They drop 5.2% on concern that the private equity boom may have peaked and worry over a bill to raise tax rates.

June 27, 2007|From Reuters

Blackstone Group's shares slid 5.2% on Tuesday, closing below the $31 price the private equity giant fetched in its initial public offering last week, as investors worried that the private equity boom might have peaked.

"There's some people who think the top of the private equity binge was marked when Blackstone became public," said Elliot Spar, market strategist with Ryan Beck & Co. in New York.

Blackstone shares traded as low as $30.32 before closing at $30.75, down $1.69 from Monday's close and off 12% from their closing price Friday, the stock's first day of trading.

Long-term interest rates have been rising in recent months and may be making it more difficult to complete private equity deals.
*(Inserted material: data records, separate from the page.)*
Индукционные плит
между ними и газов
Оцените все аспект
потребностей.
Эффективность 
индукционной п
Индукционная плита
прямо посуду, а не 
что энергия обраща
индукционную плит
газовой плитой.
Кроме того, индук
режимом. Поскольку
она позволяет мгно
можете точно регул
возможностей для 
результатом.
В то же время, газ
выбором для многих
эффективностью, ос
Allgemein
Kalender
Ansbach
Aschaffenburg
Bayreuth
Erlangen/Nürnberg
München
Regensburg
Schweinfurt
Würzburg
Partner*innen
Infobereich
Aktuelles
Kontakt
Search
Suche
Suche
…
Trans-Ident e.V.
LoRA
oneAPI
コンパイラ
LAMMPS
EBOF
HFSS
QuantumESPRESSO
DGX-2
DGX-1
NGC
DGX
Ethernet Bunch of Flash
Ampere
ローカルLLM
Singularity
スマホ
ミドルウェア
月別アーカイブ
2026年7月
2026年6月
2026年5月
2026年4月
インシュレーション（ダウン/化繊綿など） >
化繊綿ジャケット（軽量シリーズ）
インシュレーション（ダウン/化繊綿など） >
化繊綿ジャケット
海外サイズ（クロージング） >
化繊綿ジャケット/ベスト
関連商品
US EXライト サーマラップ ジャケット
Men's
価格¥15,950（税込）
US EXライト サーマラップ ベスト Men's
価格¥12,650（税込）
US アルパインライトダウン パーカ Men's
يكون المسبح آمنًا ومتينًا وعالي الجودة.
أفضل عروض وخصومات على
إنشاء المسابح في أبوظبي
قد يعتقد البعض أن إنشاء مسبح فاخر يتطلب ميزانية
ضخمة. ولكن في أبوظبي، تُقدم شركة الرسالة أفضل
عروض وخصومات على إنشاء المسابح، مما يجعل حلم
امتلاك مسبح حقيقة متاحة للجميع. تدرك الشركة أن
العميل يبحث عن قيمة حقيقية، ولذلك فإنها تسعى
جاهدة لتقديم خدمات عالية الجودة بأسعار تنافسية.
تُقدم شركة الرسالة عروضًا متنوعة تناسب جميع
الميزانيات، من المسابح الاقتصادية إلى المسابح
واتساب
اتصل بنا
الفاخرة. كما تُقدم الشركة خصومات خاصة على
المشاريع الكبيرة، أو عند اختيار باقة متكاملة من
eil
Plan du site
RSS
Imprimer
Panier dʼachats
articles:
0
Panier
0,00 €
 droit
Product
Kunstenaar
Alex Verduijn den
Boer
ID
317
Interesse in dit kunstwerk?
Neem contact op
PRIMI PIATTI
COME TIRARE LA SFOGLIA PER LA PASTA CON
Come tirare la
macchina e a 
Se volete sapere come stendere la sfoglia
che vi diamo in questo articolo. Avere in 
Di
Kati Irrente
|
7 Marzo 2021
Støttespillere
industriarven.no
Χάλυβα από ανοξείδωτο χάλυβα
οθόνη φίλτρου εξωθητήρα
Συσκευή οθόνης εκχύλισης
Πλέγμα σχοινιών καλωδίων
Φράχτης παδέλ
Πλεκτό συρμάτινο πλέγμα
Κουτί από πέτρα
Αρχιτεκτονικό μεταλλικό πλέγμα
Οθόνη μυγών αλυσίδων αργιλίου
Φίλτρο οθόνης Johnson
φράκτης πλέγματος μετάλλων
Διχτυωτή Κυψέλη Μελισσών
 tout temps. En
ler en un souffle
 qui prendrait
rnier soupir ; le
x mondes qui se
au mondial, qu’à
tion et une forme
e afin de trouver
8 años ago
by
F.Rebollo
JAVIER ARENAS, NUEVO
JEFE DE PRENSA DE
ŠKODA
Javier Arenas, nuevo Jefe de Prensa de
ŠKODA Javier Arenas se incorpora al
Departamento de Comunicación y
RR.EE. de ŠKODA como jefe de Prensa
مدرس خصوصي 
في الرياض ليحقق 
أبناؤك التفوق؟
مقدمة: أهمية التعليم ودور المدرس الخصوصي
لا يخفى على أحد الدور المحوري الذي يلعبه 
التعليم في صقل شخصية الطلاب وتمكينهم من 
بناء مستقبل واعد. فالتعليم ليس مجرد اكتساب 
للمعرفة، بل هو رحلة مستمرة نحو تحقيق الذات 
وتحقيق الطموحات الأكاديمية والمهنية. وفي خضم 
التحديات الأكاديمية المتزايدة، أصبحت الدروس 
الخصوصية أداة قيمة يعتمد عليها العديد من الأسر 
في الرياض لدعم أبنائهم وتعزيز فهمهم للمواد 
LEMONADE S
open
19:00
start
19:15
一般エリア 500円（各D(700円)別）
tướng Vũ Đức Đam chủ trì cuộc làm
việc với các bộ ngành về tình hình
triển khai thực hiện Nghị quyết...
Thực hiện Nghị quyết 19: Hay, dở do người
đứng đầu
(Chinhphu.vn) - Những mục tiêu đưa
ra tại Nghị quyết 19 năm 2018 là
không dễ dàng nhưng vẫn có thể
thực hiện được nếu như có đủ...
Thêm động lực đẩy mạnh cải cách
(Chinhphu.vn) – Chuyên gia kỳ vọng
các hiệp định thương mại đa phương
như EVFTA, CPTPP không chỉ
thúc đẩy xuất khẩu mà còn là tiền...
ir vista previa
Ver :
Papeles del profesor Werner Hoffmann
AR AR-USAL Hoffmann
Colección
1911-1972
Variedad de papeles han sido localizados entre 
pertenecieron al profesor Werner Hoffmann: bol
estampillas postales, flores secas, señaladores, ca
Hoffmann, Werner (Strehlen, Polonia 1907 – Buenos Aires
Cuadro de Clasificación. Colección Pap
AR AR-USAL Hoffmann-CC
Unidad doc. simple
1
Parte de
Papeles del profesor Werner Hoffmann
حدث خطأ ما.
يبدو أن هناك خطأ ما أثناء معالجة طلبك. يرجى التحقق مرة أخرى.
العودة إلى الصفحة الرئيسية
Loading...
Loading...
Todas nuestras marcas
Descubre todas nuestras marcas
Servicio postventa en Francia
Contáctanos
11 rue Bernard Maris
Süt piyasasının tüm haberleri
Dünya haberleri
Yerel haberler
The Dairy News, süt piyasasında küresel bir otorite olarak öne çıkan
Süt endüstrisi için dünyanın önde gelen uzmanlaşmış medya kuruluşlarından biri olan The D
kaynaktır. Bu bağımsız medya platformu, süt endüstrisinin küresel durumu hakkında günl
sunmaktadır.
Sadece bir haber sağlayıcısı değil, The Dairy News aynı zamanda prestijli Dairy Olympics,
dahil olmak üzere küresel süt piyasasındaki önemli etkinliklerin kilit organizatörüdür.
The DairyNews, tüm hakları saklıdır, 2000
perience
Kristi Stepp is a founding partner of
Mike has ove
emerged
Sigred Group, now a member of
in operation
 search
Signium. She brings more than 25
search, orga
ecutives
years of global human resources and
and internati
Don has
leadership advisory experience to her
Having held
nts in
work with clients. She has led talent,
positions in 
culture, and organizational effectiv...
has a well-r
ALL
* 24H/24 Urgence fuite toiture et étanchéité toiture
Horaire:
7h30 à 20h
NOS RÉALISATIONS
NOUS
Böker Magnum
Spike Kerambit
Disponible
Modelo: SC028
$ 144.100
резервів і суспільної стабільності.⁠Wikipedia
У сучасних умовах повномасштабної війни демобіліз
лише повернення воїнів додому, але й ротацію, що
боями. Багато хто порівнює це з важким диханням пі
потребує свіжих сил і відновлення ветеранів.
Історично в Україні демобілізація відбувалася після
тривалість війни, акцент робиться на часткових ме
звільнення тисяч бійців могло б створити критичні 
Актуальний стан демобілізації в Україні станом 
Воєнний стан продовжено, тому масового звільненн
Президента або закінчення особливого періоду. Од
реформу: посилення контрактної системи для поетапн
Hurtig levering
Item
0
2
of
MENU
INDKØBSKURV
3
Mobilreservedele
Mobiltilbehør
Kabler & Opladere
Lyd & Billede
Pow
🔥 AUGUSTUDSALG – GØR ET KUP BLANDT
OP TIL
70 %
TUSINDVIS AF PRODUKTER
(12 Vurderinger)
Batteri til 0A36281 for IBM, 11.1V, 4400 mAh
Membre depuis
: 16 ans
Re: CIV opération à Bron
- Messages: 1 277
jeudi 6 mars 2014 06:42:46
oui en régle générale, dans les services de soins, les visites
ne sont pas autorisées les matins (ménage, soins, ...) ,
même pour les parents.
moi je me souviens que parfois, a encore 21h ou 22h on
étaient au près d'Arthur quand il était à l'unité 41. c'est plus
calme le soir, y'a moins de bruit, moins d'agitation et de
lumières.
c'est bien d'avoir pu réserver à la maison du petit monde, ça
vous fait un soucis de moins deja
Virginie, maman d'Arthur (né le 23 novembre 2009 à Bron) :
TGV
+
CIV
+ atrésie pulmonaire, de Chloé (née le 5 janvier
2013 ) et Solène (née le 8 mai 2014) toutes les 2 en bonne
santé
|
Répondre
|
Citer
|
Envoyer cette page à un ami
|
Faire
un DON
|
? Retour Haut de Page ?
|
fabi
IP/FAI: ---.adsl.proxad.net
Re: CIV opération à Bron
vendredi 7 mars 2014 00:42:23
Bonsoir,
Dutch supermarket chain Ahold's U.S. Foodservice unit put off the borrowing that was planned to help finance a $7.1-billion leveraged buyout of the company by two Blackstone rivals, Clayton, Dubilier & Rice and Kohlberg Kravis Roberts & Co., sources told Reuters Loan Pricing Corp. on Tuesday.

Some observers attributed the weakness in Blackstone shares this week to concerns about a bill in Congress that would raise the tax rate on the earnings of publicly traded private equity firms to 35% from 15%.

And some fear that Washington will look for new ways to tap private equity and hedge fund riches beyond raising the tax rate.

"There's sort of an unspecified fear that Congress is going to do more to impede" hedge fund and private equity firms, said Robert Willens, an accounting and tax analyst at Lehman Bros. in New York. "I'm getting a lot of panicky calls about that."

Blackstone Chief Executive Stephen Schwarzman's personal stake in the firm he co-founded rose by $1 billion to $8.75 billion Friday. At Tuesday's close, that stake would be worth less than $7.7 billion.

Shares of New York-based hedge fund Fortress Investment Group, which manages private equity and hedge funds, also declined Tuesday, closing at $22.30, down 95 cents, or 4.1%.

Fortress' shares have been moving lower since June 15, when the threat of higher taxes first surfaced. The company went public in February at $18.50 a share. The stock closed at $31 on its first day of trading.

Also Tuesday, Securities and Exchange Commission Chairman Christopher Cox told the House Financial Services Committee that Blackstone did not have to register as an investment company.

Had the firm been forced to register under the Investment Company Act of 1940, it would have been subject to much more regulation.